• _Problem to work on_:
Only lines holding "front" are wanted; copy each of them from the records below.

• _Data for this task_:
= Beginning of Section =

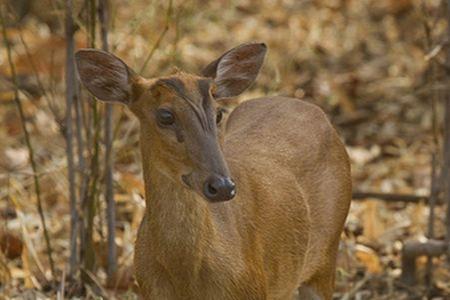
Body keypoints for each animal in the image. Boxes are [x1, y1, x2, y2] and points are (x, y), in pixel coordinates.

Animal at [75, 42, 352, 300]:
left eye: (218, 114)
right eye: (165, 115)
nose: (222, 186)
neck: (187, 280)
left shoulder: (252, 288)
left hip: (327, 253)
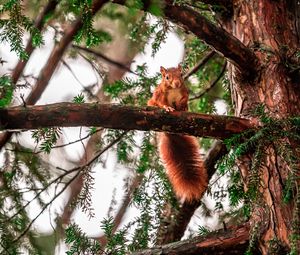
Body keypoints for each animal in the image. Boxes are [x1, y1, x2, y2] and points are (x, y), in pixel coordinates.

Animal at [148, 64, 209, 202]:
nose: (176, 83)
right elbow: (160, 103)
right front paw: (167, 107)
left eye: (181, 75)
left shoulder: (185, 92)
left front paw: (182, 106)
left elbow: (185, 99)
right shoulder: (159, 95)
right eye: (167, 77)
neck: (174, 89)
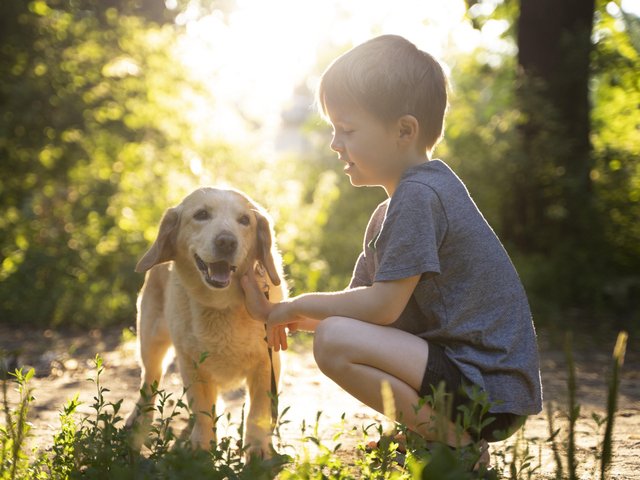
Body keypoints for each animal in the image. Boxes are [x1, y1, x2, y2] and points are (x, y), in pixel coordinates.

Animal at [125, 186, 284, 456]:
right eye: (201, 214)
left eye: (245, 220)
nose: (227, 242)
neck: (221, 306)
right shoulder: (191, 365)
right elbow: (202, 410)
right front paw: (201, 446)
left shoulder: (267, 364)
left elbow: (258, 412)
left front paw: (258, 446)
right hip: (151, 342)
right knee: (149, 382)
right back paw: (138, 420)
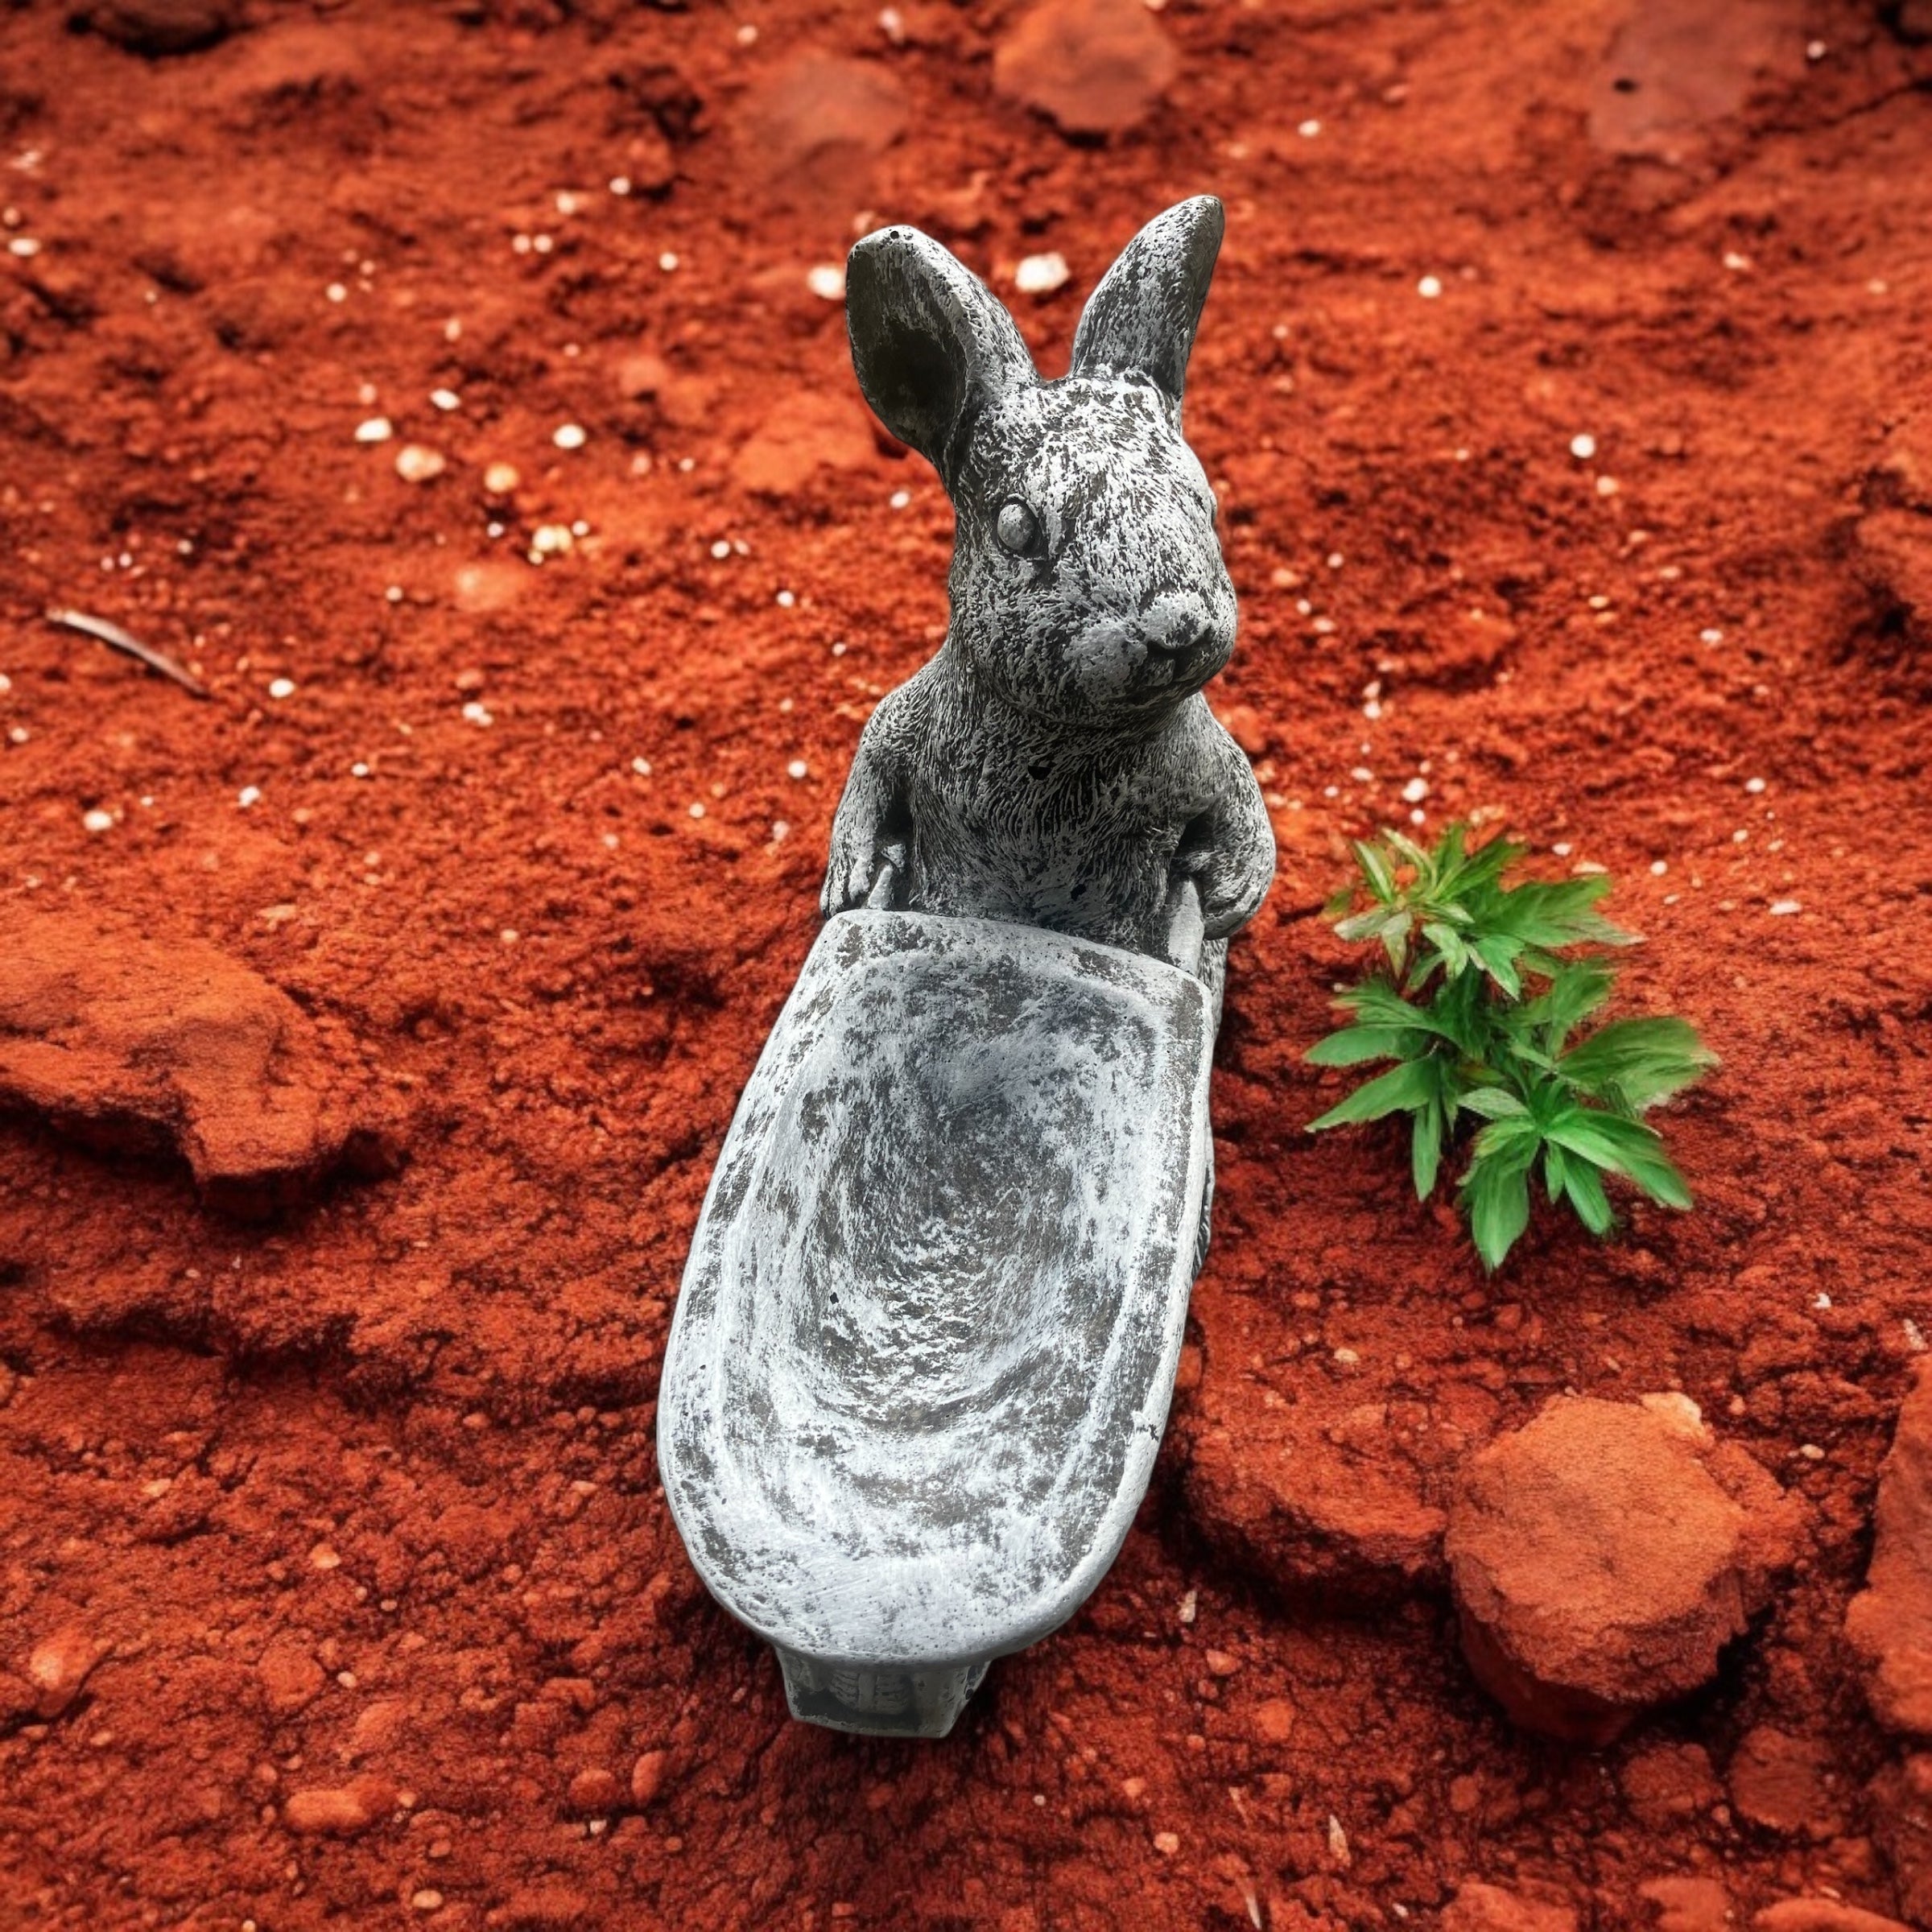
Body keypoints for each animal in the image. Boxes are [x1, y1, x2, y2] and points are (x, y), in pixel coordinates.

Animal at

= End of Section =

• _Written response_:
right front paw: (167, 107)
left front paw: (182, 106)
right front paw: (201, 446)
left front paw: (258, 446)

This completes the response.